The data:
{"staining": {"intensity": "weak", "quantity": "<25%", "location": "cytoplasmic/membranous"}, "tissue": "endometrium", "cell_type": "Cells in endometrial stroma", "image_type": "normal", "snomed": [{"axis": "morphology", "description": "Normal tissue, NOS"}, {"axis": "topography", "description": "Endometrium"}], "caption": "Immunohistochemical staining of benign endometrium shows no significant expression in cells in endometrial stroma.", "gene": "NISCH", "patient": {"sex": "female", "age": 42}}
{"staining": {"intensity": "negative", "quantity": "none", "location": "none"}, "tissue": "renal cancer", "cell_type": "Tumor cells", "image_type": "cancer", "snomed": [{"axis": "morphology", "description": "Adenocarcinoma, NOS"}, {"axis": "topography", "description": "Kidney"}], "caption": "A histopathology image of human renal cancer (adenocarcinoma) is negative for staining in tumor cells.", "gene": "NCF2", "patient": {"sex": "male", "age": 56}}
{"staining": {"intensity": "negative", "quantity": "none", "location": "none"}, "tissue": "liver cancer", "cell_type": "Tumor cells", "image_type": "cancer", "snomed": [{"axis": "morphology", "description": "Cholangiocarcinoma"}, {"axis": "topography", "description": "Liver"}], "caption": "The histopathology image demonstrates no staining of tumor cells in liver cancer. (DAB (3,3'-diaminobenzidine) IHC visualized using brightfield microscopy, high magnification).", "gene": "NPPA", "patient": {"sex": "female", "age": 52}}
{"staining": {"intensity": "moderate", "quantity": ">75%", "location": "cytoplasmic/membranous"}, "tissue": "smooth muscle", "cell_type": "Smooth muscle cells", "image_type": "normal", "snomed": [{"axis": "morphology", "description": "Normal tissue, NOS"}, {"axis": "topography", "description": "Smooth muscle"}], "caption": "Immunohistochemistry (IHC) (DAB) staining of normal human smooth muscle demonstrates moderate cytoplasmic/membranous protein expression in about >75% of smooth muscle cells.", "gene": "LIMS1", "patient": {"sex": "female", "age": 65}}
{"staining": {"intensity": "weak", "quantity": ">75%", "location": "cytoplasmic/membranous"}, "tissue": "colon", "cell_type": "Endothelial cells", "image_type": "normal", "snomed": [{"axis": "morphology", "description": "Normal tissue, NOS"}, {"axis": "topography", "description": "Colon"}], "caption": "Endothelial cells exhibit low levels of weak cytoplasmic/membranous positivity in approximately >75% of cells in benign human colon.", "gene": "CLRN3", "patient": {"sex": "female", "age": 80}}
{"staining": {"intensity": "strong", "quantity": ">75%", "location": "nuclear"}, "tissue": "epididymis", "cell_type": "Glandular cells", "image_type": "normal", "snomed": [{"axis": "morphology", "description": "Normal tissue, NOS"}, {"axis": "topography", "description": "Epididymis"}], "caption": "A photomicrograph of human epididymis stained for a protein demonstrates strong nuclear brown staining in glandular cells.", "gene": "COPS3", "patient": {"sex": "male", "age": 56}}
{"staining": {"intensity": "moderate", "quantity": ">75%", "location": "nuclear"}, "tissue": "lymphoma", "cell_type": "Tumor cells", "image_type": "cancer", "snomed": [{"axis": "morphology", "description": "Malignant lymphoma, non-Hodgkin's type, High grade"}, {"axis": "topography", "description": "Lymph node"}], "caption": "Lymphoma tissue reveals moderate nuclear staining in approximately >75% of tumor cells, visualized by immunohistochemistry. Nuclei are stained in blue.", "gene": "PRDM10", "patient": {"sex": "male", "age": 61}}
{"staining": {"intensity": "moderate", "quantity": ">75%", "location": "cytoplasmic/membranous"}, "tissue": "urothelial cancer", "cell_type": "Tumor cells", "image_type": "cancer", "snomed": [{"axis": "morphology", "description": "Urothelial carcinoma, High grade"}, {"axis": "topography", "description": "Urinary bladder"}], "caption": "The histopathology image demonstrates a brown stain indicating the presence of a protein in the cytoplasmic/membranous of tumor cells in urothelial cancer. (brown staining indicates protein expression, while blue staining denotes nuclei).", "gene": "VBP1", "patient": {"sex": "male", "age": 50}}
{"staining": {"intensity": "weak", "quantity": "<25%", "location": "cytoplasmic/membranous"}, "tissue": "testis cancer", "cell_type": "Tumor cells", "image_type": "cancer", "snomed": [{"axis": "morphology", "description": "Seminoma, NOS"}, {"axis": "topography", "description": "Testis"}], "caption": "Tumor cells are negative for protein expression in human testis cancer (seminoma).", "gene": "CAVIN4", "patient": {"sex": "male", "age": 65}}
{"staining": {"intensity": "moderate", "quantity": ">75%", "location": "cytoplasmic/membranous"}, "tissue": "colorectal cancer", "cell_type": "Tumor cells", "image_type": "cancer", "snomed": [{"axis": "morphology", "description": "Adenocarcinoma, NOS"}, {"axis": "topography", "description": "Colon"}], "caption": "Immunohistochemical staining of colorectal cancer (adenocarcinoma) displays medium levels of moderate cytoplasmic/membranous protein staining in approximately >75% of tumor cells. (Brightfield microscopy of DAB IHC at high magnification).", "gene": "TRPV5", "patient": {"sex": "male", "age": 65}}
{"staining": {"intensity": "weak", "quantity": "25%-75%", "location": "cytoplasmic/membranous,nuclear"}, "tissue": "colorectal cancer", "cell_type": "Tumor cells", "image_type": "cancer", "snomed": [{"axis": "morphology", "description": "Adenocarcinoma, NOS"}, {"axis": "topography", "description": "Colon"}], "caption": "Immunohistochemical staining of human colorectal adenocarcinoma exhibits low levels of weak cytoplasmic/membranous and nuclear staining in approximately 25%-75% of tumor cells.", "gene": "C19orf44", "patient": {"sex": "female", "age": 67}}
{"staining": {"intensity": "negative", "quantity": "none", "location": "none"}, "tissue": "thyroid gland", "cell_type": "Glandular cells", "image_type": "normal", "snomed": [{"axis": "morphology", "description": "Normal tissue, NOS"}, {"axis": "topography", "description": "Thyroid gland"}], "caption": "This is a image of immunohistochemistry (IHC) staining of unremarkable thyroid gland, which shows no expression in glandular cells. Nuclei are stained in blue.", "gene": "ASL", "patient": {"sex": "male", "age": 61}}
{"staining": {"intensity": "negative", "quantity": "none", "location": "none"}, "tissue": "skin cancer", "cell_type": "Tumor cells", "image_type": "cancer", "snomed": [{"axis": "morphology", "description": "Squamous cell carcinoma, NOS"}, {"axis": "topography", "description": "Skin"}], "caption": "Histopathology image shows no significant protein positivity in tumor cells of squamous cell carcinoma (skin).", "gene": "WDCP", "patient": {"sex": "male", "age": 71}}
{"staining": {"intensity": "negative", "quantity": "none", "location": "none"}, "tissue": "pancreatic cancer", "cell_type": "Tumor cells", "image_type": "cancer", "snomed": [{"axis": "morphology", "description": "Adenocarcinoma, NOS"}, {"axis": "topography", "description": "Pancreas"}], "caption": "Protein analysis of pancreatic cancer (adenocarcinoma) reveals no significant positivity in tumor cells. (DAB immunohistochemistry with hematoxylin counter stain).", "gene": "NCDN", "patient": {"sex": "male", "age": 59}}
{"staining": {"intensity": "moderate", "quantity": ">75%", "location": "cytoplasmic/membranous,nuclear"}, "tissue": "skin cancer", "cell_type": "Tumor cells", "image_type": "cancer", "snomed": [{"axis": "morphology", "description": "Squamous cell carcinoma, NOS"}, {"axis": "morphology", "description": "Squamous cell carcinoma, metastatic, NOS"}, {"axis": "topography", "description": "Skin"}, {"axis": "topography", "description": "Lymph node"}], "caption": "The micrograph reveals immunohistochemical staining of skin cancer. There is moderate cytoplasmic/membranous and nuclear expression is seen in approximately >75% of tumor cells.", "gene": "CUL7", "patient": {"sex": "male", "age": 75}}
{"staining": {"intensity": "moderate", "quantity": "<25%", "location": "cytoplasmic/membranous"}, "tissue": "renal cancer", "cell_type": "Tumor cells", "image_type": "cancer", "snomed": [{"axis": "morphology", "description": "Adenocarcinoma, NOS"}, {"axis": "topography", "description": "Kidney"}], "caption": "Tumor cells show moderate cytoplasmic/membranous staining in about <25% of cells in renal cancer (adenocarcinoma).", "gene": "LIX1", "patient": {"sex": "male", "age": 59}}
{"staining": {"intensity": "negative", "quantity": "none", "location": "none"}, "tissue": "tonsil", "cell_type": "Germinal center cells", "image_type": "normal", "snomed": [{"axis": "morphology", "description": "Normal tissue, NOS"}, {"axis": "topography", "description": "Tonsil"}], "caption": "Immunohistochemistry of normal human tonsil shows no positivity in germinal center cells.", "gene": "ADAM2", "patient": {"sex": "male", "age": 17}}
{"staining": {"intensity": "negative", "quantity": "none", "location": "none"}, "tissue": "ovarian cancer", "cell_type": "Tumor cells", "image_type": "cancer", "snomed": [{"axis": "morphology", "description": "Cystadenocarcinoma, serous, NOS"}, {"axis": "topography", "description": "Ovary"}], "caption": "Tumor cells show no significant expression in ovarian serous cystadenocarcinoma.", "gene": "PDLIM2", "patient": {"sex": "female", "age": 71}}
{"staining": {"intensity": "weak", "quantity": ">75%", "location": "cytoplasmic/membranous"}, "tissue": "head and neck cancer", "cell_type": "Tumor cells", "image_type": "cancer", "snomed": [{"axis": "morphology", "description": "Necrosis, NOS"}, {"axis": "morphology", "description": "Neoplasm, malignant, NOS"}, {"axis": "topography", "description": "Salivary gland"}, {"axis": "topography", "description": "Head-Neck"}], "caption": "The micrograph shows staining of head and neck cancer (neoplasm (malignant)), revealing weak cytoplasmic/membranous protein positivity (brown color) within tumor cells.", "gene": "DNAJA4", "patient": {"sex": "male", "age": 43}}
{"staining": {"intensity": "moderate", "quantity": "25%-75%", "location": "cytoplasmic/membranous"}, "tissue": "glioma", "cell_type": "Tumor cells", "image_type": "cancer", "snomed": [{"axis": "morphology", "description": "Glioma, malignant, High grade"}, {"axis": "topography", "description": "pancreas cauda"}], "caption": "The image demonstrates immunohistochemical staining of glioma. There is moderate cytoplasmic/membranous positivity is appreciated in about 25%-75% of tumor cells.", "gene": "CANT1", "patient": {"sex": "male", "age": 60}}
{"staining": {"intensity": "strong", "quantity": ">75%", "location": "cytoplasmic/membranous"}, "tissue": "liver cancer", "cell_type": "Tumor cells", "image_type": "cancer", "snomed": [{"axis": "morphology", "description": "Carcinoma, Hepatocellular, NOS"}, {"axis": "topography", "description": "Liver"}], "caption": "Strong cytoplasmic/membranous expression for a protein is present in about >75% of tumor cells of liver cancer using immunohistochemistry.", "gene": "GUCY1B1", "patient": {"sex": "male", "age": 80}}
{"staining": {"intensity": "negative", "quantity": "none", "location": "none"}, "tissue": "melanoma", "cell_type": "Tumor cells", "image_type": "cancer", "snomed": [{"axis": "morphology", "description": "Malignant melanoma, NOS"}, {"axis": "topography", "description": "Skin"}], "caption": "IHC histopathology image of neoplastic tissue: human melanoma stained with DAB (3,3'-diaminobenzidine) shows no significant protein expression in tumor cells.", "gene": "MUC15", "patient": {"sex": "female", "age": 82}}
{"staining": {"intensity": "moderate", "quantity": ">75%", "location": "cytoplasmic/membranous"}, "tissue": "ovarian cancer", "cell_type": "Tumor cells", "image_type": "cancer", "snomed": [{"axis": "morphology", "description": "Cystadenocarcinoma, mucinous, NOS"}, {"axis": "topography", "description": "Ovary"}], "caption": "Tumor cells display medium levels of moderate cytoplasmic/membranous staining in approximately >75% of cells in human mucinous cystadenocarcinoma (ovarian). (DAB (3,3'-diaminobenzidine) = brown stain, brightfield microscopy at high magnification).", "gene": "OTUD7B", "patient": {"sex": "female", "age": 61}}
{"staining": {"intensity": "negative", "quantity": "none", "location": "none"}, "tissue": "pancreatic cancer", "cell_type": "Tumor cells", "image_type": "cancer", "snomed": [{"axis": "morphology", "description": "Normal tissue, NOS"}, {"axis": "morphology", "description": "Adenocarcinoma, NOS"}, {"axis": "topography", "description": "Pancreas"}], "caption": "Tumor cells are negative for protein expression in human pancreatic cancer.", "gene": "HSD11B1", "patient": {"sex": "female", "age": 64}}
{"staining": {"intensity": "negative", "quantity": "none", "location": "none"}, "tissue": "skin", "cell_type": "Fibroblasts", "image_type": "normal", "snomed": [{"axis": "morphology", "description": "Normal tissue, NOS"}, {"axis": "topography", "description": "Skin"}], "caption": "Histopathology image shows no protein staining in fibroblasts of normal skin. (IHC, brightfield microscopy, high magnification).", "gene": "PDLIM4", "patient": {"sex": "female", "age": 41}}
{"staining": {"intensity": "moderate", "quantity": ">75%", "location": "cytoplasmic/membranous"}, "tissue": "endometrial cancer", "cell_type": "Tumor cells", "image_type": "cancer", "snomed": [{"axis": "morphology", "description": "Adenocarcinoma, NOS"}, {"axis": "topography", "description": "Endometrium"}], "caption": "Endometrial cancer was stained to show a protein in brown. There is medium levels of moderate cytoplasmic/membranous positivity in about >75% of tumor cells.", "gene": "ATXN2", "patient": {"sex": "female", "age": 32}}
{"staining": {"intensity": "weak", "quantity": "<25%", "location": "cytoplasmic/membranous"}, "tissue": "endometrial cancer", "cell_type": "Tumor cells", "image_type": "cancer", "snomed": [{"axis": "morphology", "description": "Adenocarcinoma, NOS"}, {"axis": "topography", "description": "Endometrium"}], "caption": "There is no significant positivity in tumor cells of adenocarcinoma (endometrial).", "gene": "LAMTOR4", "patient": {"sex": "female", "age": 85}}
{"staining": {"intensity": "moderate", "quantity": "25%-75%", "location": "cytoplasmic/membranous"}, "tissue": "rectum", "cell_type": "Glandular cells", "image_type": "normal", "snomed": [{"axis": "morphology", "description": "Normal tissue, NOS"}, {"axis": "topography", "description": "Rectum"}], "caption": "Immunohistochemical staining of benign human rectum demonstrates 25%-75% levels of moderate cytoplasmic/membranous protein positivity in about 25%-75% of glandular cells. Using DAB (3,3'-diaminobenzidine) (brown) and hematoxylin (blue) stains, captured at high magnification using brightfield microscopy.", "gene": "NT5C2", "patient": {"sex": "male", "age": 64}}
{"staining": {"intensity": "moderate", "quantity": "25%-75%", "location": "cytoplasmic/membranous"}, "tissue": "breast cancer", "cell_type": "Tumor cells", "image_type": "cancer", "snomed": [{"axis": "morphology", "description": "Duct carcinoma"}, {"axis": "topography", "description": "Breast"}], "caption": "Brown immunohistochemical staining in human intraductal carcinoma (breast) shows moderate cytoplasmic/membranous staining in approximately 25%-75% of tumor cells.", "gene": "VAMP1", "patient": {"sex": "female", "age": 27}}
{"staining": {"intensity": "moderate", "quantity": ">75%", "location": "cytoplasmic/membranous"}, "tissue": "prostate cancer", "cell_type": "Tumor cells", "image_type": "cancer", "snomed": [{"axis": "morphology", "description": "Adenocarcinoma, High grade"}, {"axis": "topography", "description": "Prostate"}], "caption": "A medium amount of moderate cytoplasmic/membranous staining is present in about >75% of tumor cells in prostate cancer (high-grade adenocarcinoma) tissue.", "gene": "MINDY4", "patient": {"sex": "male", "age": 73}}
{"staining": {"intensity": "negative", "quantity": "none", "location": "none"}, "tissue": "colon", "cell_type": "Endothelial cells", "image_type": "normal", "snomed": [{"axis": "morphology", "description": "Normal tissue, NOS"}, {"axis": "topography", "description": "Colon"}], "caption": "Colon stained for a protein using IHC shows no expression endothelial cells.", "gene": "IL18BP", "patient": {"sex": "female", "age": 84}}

Work to be completed: The line with "image demonstrates no" marks the end; reproduce exactly every line from the start of the entries up to it, that line included.

Answer area:
{"staining": {"intensity": "weak", "quantity": "<25%", "location": "cytoplasmic/membranous"}, "tissue": "endometrium", "cell_type": "Cells in endometrial stroma", "image_type": "normal", "snomed": [{"axis": "morphology", "description": "Normal tissue, NOS"}, {"axis": "topography", "description": "Endometrium"}], "caption": "Immunohistochemical staining of benign endometrium shows no significant expression in cells in endometrial stroma.", "gene": "NISCH", "patient": {"sex": "female", "age": 42}}
{"staining": {"intensity": "negative", "quantity": "none", "location": "none"}, "tissue": "renal cancer", "cell_type": "Tumor cells", "image_type": "cancer", "snomed": [{"axis": "morphology", "description": "Adenocarcinoma, NOS"}, {"axis": "topography", "description": "Kidney"}], "caption": "A histopathology image of human renal cancer (adenocarcinoma) is negative for staining in tumor cells.", "gene": "NCF2", "patient": {"sex": "male", "age": 56}}
{"staining": {"intensity": "negative", "quantity": "none", "location": "none"}, "tissue": "liver cancer", "cell_type": "Tumor cells", "image_type": "cancer", "snomed": [{"axis": "morphology", "description": "Cholangiocarcinoma"}, {"axis": "topography", "description": "Liver"}], "caption": "The histopathology image demonstrates no staining of tumor cells in liver cancer. (DAB (3,3'-diaminobenzidine) IHC visualized using brightfield microscopy, high magnification).", "gene": "NPPA", "patient": {"sex": "female", "age": 52}}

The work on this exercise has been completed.